Roller Coaster for Boston Scientific

Company gets approval on aortic valve, stop order on mesh

There is good news and bad news from the FDA for Boston Scientific, and it seems that the bad news is hurting profits. As Conor Hale of Fierce Biotech put it, “What the FDA gives, it can also take away—and in the past week, Boston Scientific has seen both.”

On the positive side, the FDA has approved the Boston Scientific’s long-awaited Lotus Edge aortic valve system for high-risk patients, Hale reported. Currently, the transcatheter replacement system is the only FDA-approved heart valve that enables surgeons to “reposition or recapture the valve after it has been fully deployed.”

Boston Scientific’s newly approved Lotus Edge heart valve has a braided frame and an adaptive seal that is designed to minimize leaks by conforming to the patient’s heart valve. The company started a controlled launch of the Lotus Edge in Europe in March and is planning to do the same in the U.S. in the near future.

Kevin Ballinger, global president of interventional cardiology at Boston Scientific, said, "Bringing the much-anticipated Lotus Edge valve system to market allows us to provide patients who aren't good candidates for traditional surgery a safe and effective treatment alternative to restore proper function to their severely narrowed aortic valve."

However, the FDA also ordered Boston Scientific, along with device maker Coloplast, to immediately stop the sales of transvaginal mesh used to repair pelvic organ prolapse. The ruling came after many years of safety reports, lawsuits and settlements related to the procedure.

Boston Scientific’s transvaginal mesh products include the Uphold Lite Vaginal Support System, Xenform Soft Tissue Repair Matrix, Pinnacle Lite Posterior and Polyform devices. While the company was “deeply disappointed” by the FDA’s decision, it is going to stop both U.S. and international sales of these products. Still, the FDA’s order does not apply to surgical mesh used to treat stress urinary incontinence or transabdominal repair, so Boston Scientific can continue in those areas.

Both scenarios played out just as the company released its first-quarter earnings report. The company just missed analysts’ expectations, with shares going down as much as 4 percent in premarket trading. Boston Scientific had $2.493 billion in sales, for a growth rate of 4.8 percent on a reported basis, 6.3 percent when eliminating currency fluctuations and sales from the company’s 2018 acquisitions of NxThera, Claret Medical and Augmenix, which had no comparable sales for 2017.

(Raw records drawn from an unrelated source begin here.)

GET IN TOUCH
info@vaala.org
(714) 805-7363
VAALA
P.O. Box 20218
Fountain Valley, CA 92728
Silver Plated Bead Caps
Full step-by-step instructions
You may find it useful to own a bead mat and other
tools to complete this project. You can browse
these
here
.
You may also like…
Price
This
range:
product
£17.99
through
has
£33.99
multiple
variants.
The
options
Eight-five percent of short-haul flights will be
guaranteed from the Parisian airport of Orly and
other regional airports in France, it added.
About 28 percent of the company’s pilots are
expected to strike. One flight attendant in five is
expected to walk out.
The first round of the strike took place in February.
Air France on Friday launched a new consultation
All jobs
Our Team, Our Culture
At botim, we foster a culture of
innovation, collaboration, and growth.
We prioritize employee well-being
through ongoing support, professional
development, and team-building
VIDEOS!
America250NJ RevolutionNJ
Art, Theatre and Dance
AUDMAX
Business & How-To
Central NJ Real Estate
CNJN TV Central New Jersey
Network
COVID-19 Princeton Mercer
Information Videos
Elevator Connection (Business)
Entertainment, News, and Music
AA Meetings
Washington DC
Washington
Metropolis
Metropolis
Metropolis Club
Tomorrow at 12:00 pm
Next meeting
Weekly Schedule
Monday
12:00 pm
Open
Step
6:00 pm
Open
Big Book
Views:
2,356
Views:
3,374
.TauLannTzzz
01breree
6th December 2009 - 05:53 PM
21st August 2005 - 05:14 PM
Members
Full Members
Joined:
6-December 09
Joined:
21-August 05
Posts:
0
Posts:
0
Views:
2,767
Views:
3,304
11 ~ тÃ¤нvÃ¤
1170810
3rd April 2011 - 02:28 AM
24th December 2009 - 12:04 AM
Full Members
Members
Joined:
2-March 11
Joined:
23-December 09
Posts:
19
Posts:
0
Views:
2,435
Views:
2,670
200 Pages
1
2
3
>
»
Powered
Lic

The company also reported that adjusted earnings per share for the quarter reached $0.35, better than last year’s $0.33, but one cent below Wall Street’s expectations. Boston Scientific also narrowed and lowered its guidance for the year, to 7 to 8 percent growth, compared to the 7 to 9 percent it predicted last quarter. The company’s stock ended up within a percentage point of the previous close, at around $35.55.

According to Boston Scientific Chairman and CEO Mike Mahoney, "Our global team and differentiated portfolio enabled us to deliver good sales and earnings growth this quarter, despite some revenue softness compared to our estimates. With our strong pipeline and category leadership strategy, we are confident in our top tier 2019 outlook and how we can help improve outcomes for patients around the world for years to come."

Boston Scientific had growth in all segments as compared to last year’s first quarter. Its MedSurg division led with a 7.7 percent increase, compared to 2.8 percent in rhythm and neuromodulation devices and 4.2 percent in cardiovascular products.